• [Consigne 1]:
Dans le passage sur l'ubérisation, quel métier exerce Abby, la mère de famille ?
• [Consigne 2]:
Reprenez le passage sur l'ubérisation après sa dernière phrase et prolongez-le.

Mais qu’est-ce que c’est concrètement ? Venant du nom de l’entreprise Uber, qui a en quelque sorte créé ce mouvement économique ou en tout cas, elle a permis son expansion, on appelle ubérisation le fait que le client soit directement en contact avec le professionnel via une application (ou autre), qui lui permet de savoir où en est sa commande en temps réelle. La géolocalisation, les smartphones ont bien entendu aidés, il est tellement facile de se commander à manger et de savoir exactement où est le livreur, dans quelle rue, s’il s’arrête ou non. Cela est facile pour nous, mais on ne se demande jamais de comment cela se passe de l’autre côté de la barrière.
Ken Loach s’intéresse ici à une famille middle-class de Newcastle. La mère, Abby, est aide à domicile, métier difficile où on l’oblige à avoir du recul (comme appeler ses patients “clients”) alors qu’elle est là pour les aider à se lever, manger, faire la toilette, notamment de personnes âgés ou en situation de handicap. Elle ne compte pas ses heures, malgré un emploi du temps très serré (une de ses patientes s’étonnera même de sa plage horaire de travail “ mais où sont passés les journées de huit heures” lui dira-t-elle). Le père, Ricky, vient de trouver un nouvel emploi, avec lequel il espère pouvoir enfin devenir propriétaire d’une maison et rembourser toutes leurs dettes. Il devient livreur de colis “à son compte” (les guillemets ont de l’importance).


Le camion est à sa charge, ainsi que tout colis perdus ou non remis en temps et en heure. Pas de pause toilette, une plage horaire de quatorze heure par jour, six jours sur sept. Chaque journée non travaillée est une journée perdue. Il se doit même de se trouver un remplaçant s’il se trouve dans l’incapacité de venir. Leur deux enfants, Seb et Liza, se retrouvent donc souvent seuls. Si Liza fait tout comme il faut pour que ses parents aient un vie plus simple, leur aîné, en pleine crise d’adolescence, aurait bien besoin de leur présence. La famille soudée va glisser dans un cercle vicieux, qui peut à tout moment les séparer.

Éléments recensés dans un jeu de données:
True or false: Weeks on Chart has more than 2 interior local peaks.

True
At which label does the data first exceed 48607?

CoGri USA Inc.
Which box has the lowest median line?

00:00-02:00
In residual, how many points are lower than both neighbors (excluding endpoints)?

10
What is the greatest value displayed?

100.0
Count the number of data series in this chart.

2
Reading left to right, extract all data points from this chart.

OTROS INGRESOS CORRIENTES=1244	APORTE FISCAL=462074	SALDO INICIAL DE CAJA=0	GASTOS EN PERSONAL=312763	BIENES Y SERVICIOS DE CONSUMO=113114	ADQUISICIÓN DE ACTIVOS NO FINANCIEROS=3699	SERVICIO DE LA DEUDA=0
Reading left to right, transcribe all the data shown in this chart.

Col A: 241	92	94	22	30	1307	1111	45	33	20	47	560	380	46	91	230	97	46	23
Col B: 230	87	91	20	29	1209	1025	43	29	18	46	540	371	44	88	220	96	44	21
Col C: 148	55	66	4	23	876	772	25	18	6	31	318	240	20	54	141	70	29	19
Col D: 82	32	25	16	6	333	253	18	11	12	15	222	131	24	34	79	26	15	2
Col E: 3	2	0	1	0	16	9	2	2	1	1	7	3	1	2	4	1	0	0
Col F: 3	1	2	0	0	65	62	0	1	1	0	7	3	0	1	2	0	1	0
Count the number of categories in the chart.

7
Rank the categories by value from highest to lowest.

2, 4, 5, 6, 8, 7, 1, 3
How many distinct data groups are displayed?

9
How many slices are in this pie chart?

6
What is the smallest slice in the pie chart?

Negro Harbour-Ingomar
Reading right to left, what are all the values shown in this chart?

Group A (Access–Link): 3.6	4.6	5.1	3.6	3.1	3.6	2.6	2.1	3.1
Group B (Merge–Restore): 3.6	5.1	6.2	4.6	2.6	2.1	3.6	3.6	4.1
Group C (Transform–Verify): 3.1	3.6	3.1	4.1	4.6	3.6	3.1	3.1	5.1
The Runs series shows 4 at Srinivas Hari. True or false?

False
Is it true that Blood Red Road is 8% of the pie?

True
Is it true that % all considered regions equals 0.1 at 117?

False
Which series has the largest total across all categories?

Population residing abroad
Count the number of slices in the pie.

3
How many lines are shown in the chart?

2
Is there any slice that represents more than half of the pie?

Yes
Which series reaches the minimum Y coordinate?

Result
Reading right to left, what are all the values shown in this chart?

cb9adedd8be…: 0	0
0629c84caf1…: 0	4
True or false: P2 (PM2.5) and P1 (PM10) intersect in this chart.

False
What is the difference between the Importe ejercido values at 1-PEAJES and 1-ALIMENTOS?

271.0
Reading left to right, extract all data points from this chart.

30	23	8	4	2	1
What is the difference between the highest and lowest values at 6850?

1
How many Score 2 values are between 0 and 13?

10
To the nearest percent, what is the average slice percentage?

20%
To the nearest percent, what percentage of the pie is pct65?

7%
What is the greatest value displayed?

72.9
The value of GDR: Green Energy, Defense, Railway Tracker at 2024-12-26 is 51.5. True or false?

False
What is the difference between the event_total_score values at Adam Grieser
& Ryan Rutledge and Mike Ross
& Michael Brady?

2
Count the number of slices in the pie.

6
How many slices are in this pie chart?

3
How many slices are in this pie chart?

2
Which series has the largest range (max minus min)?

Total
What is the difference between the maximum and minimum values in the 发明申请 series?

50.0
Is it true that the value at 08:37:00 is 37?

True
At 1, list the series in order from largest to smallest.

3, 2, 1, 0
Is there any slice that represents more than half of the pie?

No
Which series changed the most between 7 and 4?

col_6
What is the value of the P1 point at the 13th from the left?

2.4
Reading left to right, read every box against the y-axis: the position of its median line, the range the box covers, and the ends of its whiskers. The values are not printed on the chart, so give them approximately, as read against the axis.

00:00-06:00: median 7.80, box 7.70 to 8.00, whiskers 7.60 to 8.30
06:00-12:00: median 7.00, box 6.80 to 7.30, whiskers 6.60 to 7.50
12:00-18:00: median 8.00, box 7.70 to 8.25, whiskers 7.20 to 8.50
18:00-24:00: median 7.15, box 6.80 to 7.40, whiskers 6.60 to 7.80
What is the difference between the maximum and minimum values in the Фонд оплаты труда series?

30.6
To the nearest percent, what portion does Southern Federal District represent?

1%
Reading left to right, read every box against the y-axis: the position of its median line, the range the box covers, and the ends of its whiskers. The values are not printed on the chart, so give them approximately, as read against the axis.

• [Résultat de l'exercice 1]:
Elle est aide à domicile.

• [Résultat de l'exercice 2]:
Et c’est là tout le sujet de Sorry we missed you, montrer l’esclavagisme moderne, un rouage pesant sous couvert d’une liberté illusoire. Ricky, qui pensait avoir une certaine liberté grâce à son camion, s’aperçoit que le stress et les heures qui défilent l’éloignent de ses enfants, de sa femme, de son but de départ. Nous avons un portrait réaliste d’une famille, dont la société, machine à rouleau compresseur, les broie. Histoire intimiste, mais qui se veut universelle, ce qui est un peu la marque de fabrique de Ken Loach. Sorry we missed you est une descente en enfer. Si pendant les premiers instants du film, la fatigue est vite balayée par les bref moments en famille, ces rares moments d’humanité seront ruinés par l’absence, la frustration. Ken Loach nous dit que la société met péril le dernier rempart avant l’aliénation totale, même dans le titre du film, qui souligne l’absence pesante des parents, ainsi que l’avis de passage laissé à la livraison de colis.


Malgré son âge, malgré sa longue filmographie, Ken Loach est toujours aussi en colère dans une société où la temporalité se mélange. Le temps de travail prend le pas sur le temps de repos, quitte à y mettre en danger sa santé (physique et mentale), sa famille. Sorry we missed you est un film important. Il n’y a que le cinéma pour nous amener à comprendre, parce qu’il nous embarque dans un voyage émotionnel, parce qu’il montre ce qu’on ne veut parfois pas voir.